Top of Information supplied

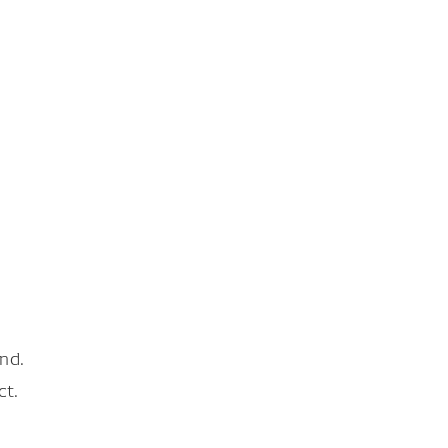
nd.
ct.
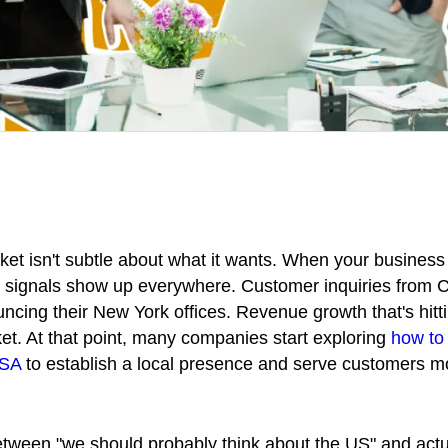
t isn't subtle about what it wants. When your business 
 signals show up everywhere. Customer inquiries from Ca
cing their New York offices. Revenue growth that's hitti
t. At that point, many companies start exploring
how to 
USA
to establish a local presence and serve customers m
ween "we should probably think about the US" and actu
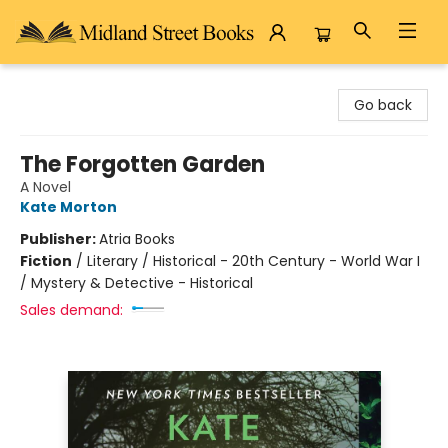
Midland Street Books
Go back
The Forgotten Garden
A Novel
Kate Morton
Publisher:
Atria Books
Fiction
/
Literary / Historical - 20th Century - World War I
/ Mystery & Detective - Historical
Sales demand:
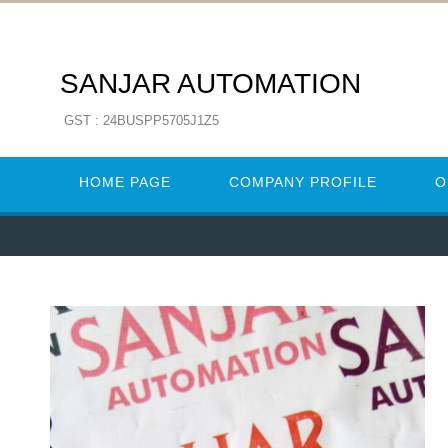
SANJAR AUTOMATION
GST : 24BUSPP5705J1Z5
HOME PAGE
COMPANY PROFILE
O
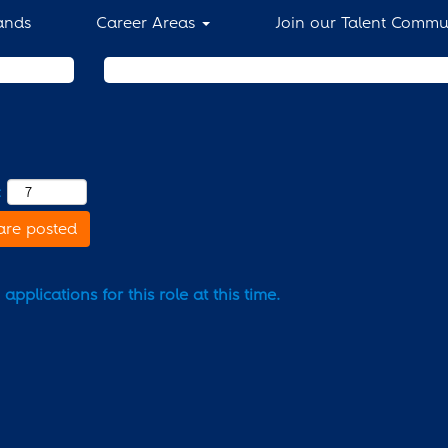
ands
Career Areas
Join our Talent Commu
Search by Location
:
are posted
pplications for this role at this time.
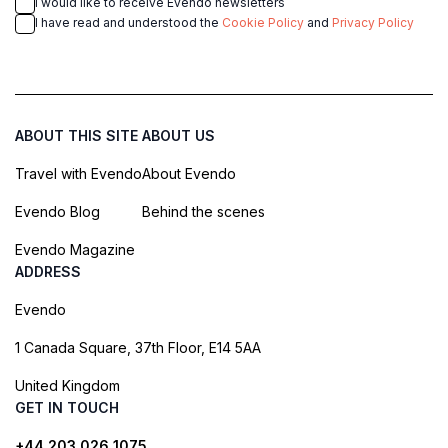
I would like to receive Evendo newsletters
I have read and understood the
Cookie Policy
and
Privacy Policy
ABOUT THIS SITE
ABOUT US
Travel with Evendo
About Evendo
Evendo Blog
Behind the scenes
Evendo Magazine
ADDRESS
Evendo
1 Canada Square, 37th Floor, E14 5AA
United Kingdom
GET IN TOUCH
+44 203 026 1075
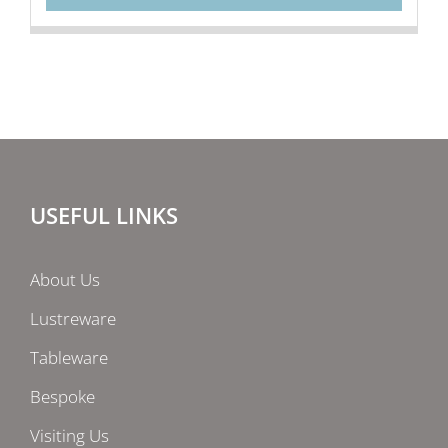
USEFUL LINKS
About Us
Lustreware
Tableware
Bespoke
Visiting Us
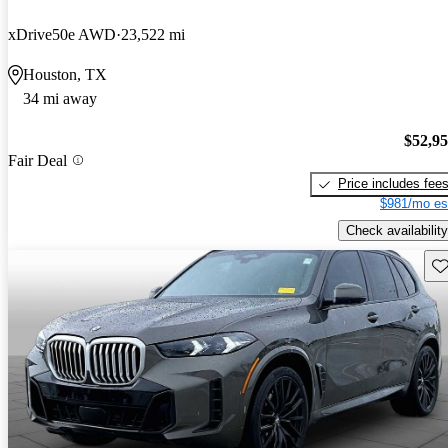
xDrive50e AWD
23,522 mi
Houston, TX
34 mi away
$52,9
Fair Deal
Price includes fee
$981/mo es
Check availability
Sav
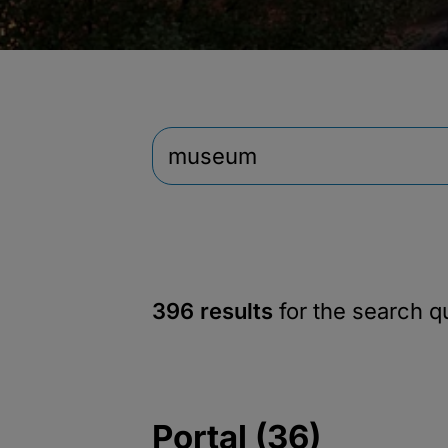
396 results
for the search 
Portal (36)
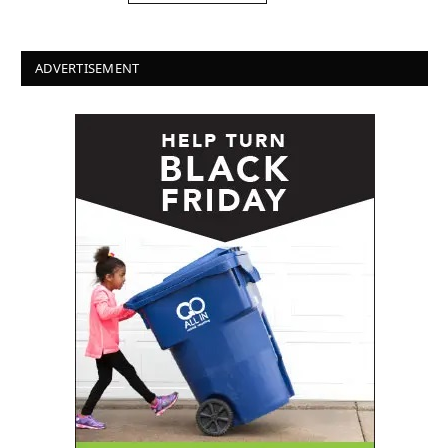
ADVERTISEMENT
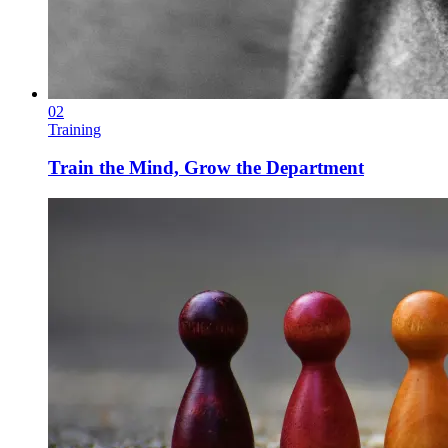
02
Training
Train the Mind, Grow the Department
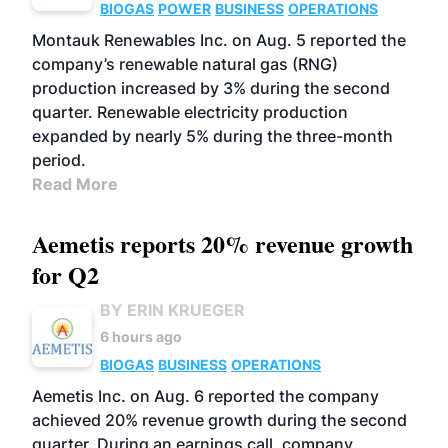
BIOGAS
POWER
BUSINESS
OPERATIONS
Montauk Renewables Inc. on Aug. 5 reported the
company’s renewable natural gas (RNG)
production increased by 3% during the second
quarter. Renewable electricity production
expanded by nearly 5% during the three-month
period.
Read More
Aemetis reports 20% revenue growth
for Q2
BY ERIN KRUEGER
6 hours ago
BIOGAS
BUSINESS
OPERATIONS
Aemetis Inc. on Aug. 6 reported the company
achieved 20% revenue growth during the second
quarter. During an earnings call, company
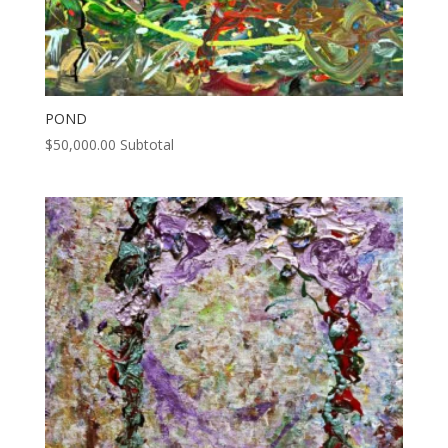
POND
$
50,000.00
Subtotal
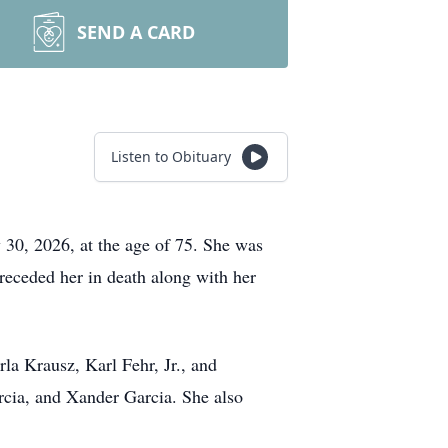
SEND A CARD
Listen to Obituary
 30, 2026, at the age of 75. She was
receded her in death along with her
arla
Krausz
, Karl Fehr, Jr., and
cia, and Xander Garcia. She also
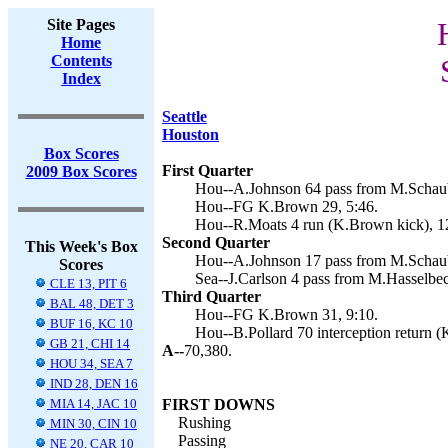
Site Pages
Home
Contents
Index
Seattle
Houston
Box Scores
First Quarter
2009 Box Scores
Hou--A.Johnson 64 pass from M.Schaub
Hou--FG K.Brown 29, 5:46.
Hou--R.Moats 4 run (K.Brown kick), 1
Second Quarter
This Week's Box
Hou--A.Johnson 17 pass from M.Schaub
Scores
Sea--J.Carlson 4 pass from M.Hasselbec
CLE 13, PIT 6
Third Quarter
BAL 48, DET 3
Hou--FG K.Brown 31, 9:10.
BUF 16, KC 10
Hou--B.Pollard 70 interception return 
GB 21, CHI 14
A--
70,380.
HOU 34, SEA 7
IND 28, DEN 16
MIA 14, JAC 10
FIRST DOWNS
Rushing
MIN 30, CIN 10
Passing
NE 20, CAR 10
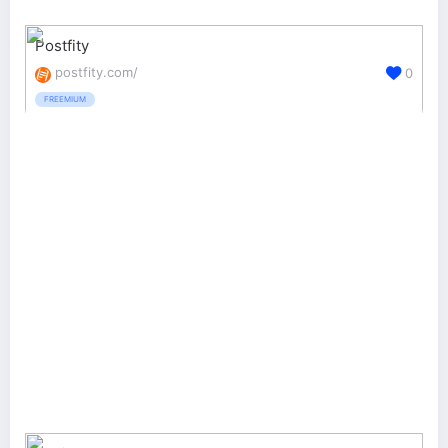
Postfity
postfity.com/
0
FREEMIUM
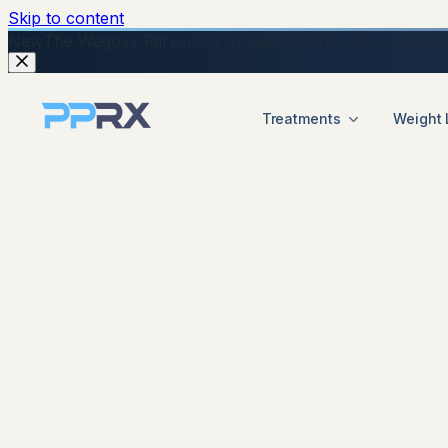
Skip to content
New
The Wegovy Pill is now available in the UK — no injecti
Treatments
Weight 
start your online Mounjaro consultation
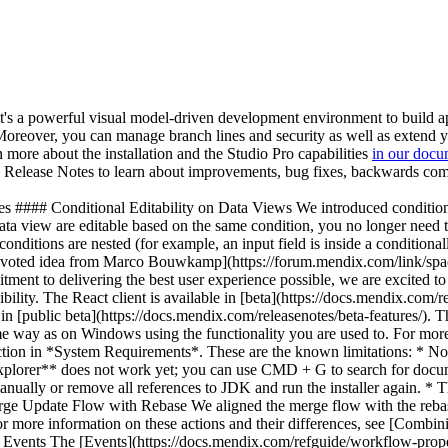
t's a powerful visual model-driven development environment to build a
e. Moreover, you can manage branch lines and security as well as extend
n more about the installation and the Studio Pro capabilities
in our docu
he Release Notes to learn about improvements, bug fixes, backwards com
MxAssist Logic Bot](https://docs.mendix.com/refguide/mx-assist-logic-bot/) now supports parameter matching for the **Show Page** activity. * We introduced the new selection property for the [Pluggable Widgets API](https://docs.mendix.com/apidocs-mxsdk/apidocs/pluggable-widgets/) which allows widgets to read and set selections that can be used in actions, expressions, or a **Listen to** data source of a data view. * We changed the keyboard support in [MendixChat](https://docs.mendix.com/refguide/mendix-chat/) for building and sending a prompt. Enter sends while Shift + Enter adds a new line. Ctrl + Enter works in the same way as Enter, because Ctrl is not taken into account anymore. * We added a **New chat** button to the top bar of MendixChat which allows you to clear messages from the chat. * We added a copy option to MendixChat which allows you to copy the given answer to a clipboard. * We added useful information about the referenced documents in MendixChat. You can now see the Mendix version of the references, the level required if the reference comes from Mendix Academy, and the date and answer status if the reference comes from Mendix Forum. * When selecting a REST request for a [Send REST request (beta)](https://docs.mendix.com/refguide/send-rest-request/) microflow activity, you can now select **New** to directly create a new REST request. * Consumed REST services now support variables in request headers. * We now support the HTTP method `PATCH` in a consumed REST service (beta). * We introduced `application/json` as the default **Value** for **Accept** headers in a consumed REST service (beta). The **Accept** header lets the server know what content type response can be understood by the client application. * Studio Pro now blocks the [Rebase](https://docs.mendix.com/refguide/merge-algorithm/#rebase) feature when the installed Git version is below 2.41. * When moving documents that have roles configured for them (for example, roles for pages or microflows) to a different module, Studio Pro now tries to re-map the configured roles to roles with the same name from the module to which you are moving the documents. * We improved the scaling of the new access rule editor when expanding the view. * We improved the scroll behavior in the new access rule editor. Next to this, we made various small improvements to focus, selection, and ordering in the UI. * When a data view listens to a pluggable widget while you are in **Design mode**, an overlay icon and proper selection highlighting are now shown on both widgets. * Published OData services can now be hosted on any location path, not just `/odata`. * The [list of published OData services](https://docs.mendix.com/refguide/published-odata-services/#general) on `/odata-doc` now shows the [service names](https://docs.mendix.com/refguide/published-odata-services/#service-name) instead of locations of the services. * We moved the [Send external object](https://docs.mendix.com/refguide/send-external-object/) and [Delete external object](https://docs.mendix.com/refguide/delete-external-object/) activities to the **Integration activities** category in the microflow **Toolbox**. * We upgraded the Azure Blob Storage dependency from 8.6.6 to 12.25.1. * We improved the error messages that are logged when the number of users exceeds the licensed amount. * We updated the [Data Importer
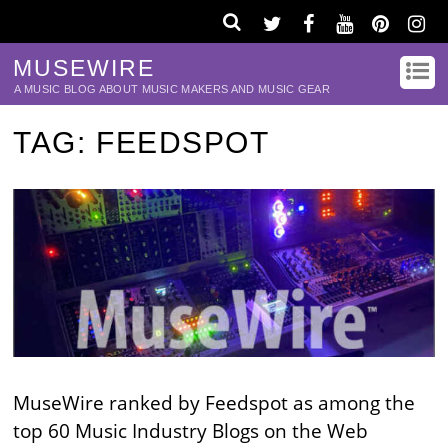
MUSEWIRE
A MUSIC BLOG ABOUT MUSIC MAKERS AND MUSIC GEAR
TAG:
FEEDSPOT
MuseWire ranked by Feedspot as among the
top 60 Music Industry Blogs on the Web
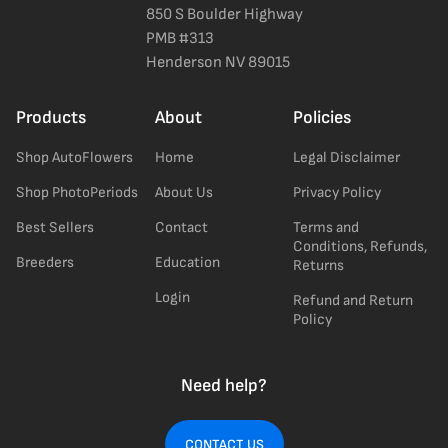
850 S Boulder Highway
PMB #313
Henderson NV 89015
Products
About
Policies
Shop AutoFlowers
Home
Legal Disclaimer
Shop PhotoPeriods
About Us
Privacy Policy
Best Sellers
Contact
Terms and
Conditions, Refunds,
Breeders
Education
Returns
Login
Refund and Return
Policy
Need help?
CONTACT US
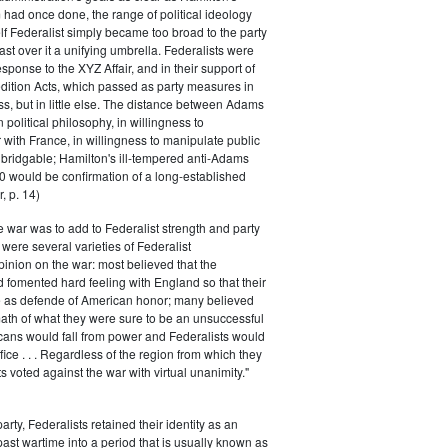
had once done, the range of political ideology
elf Federalist simply became too broad to the party
ast over it a unifying umbrella. Federalists were
response to the XYZ Affair, and in their support of
dition Acts, which passed as party measures in
ss, but in little else. The distance between Adams
 political philosophy, in willingness to
with France, in willingness to manipulate public
bridgable; Hamilton's ill-tempered anti-Adams
0 would be confirmation of a long-established
, p. 14)
he war was to add to Federalist strength and party
were several varieties of Federalist
inion on the war: most believed that the
fomented hard feeling with England so that their
e as defende of American honor; many believed
rmath of what they were sure to be an unsuccessful
cans would fall from power and Federalists would
fice . . . Regardless of the region from which they
s voted against the war with virtual unanimity."
arty, Federalists retained their identity as an
past wartime into a period that is usually known as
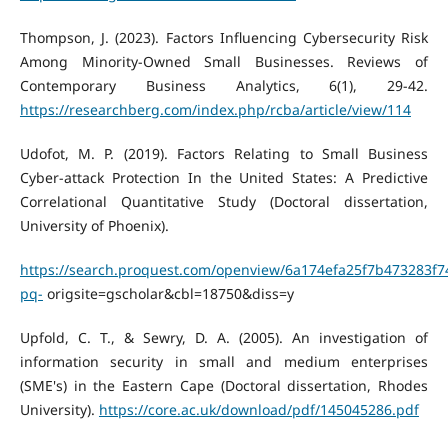
Thompson, J. (2023). Factors Influencing Cybersecurity Risk
Among Minority-Owned Small Businesses. Reviews of
Contemporary Business Analytics, 6(1), 29-42.
https://researchberg.com/index.php/rcba/article/view/114
Udofot, M. P. (2019). Factors Relating to Small Business
Cyber-attack Protection In the United States: A Predictive
Correlational Quantitative Study (Doctoral dissertation,
University of Phoenix).
https://search.proquest.com/openview/6a174efa25f7b473283f7
pq-
origsite=gscholar&cbl=18750&diss=y
Upfold, C. T., & Sewry, D. A. (2005). An investigation of
information security in small and medium enterprises
(SME's) in the Eastern Cape (Doctoral dissertation, Rhodes
University).
https://core.ac.uk/download/pdf/145045286.pdf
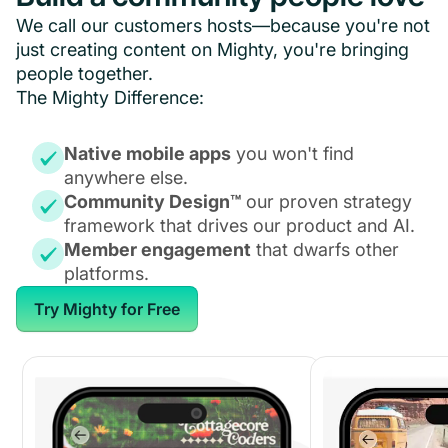
We call our customers hosts—because you're not
just creating content on Mighty, you're bringing
people together.
The Mighty Difference:
Native mobile apps
you won't find
anywhere else.
Community Design™
our proven strategy
framework that drives our product and AI.
Member engagement
that dwarfs other
platforms.
Try Mighty for Free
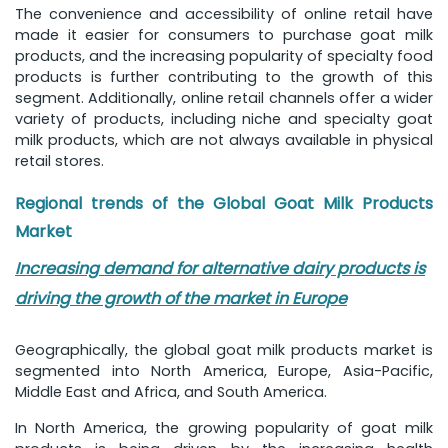
The convenience and accessibility of online retail have
made it easier for consumers to purchase goat milk
products, and the increasing popularity of specialty food
products is further contributing to the growth of this
segment. Additionally, online retail channels offer a wider
variety of products, including niche and specialty goat
milk products, which are not always available in physical
retail stores.
Regional trends of the Global Goat Milk Products
Market
Increasing demand for alternative dairy products is
driving the growth of the market in Europe
Geographically, the global goat milk products market is
segmented into North America, Europe, Asia-Pacific,
Middle East and Africa, and South America.
In North America, the growing popularity of goat milk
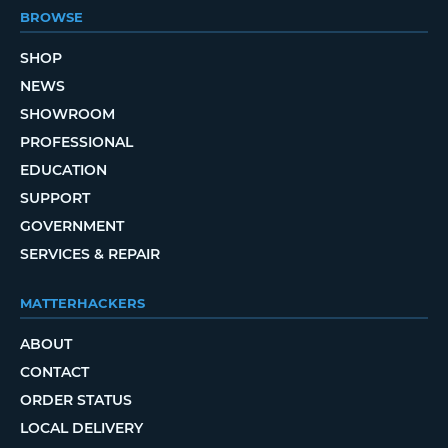
BROWSE
SHOP
NEWS
SHOWROOM
PROFESSIONAL
EDUCATION
SUPPORT
GOVERNMENT
SERVICES & REPAIR
MATTERHACKERS
ABOUT
CONTACT
ORDER STATUS
LOCAL DELIVERY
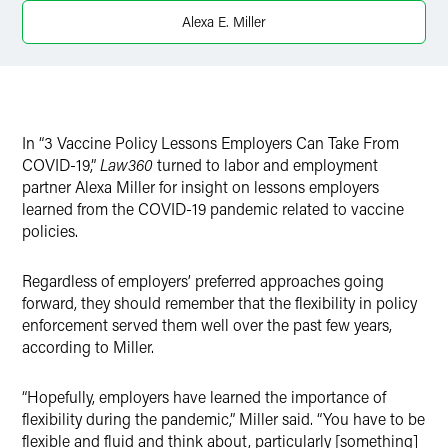
X
Alexa E. Miller
In “3 Vaccine Policy Lessons Employers Can Take From
COVID-19,”
Law360
turned to labor and employment
partner Alexa Miller for insight on lessons employers
learned from the COVID-19 pandemic related to vaccine
policies.
Regardless of employers’ preferred approaches going
forward, they should remember that the flexibility in policy
enforcement served them well over the past few years,
according to Miller.
“Hopefully, employers have learned the importance of
flexibility during the pandemic,” Miller said. “You have to be
flexible and fluid and think about, particularly [something]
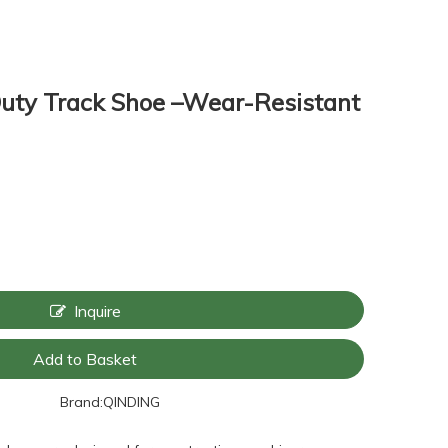
ty Track Shoe –Wear-Resistant
Inquire
Add to Basket
Brand:
QINDING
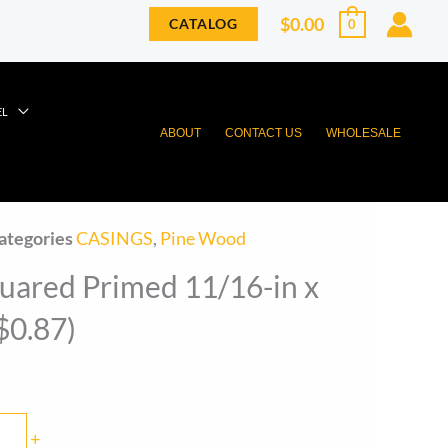
$
0.00
CATALOG
0
EL
ABOUT
CONTACT US
WHOLESALE
ategories
CASINGS
,
Pine Wood
uared Primed 11/16-in x
($0.87)
+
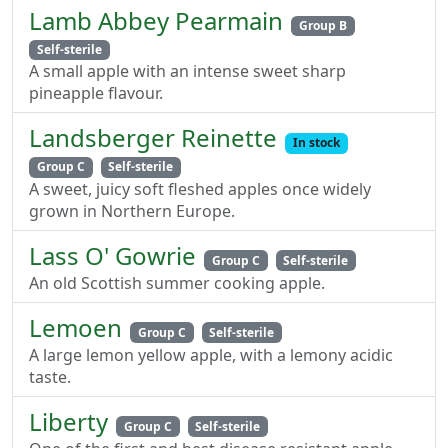
Lamb Abbey Pearmain
Group B
Self-sterile
A small apple with an intense sweet sharp
pineapple flavour.
Landsberger Reinette
In stock
Group C
Self-sterile
A sweet, juicy soft fleshed apples once widely
grown in Northern Europe.
Lass O' Gowrie
Group C
Self-sterile
An old Scottish summer cooking apple.
Lemoen
Group C
Self-sterile
A large lemon yellow apple, with a lemony acidic
taste.
Liberty
Group C
Self-sterile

Bottom of Information supplied

• What is required: The answer must be a single number: the count of lines above that contain "past".

• Written reply: 2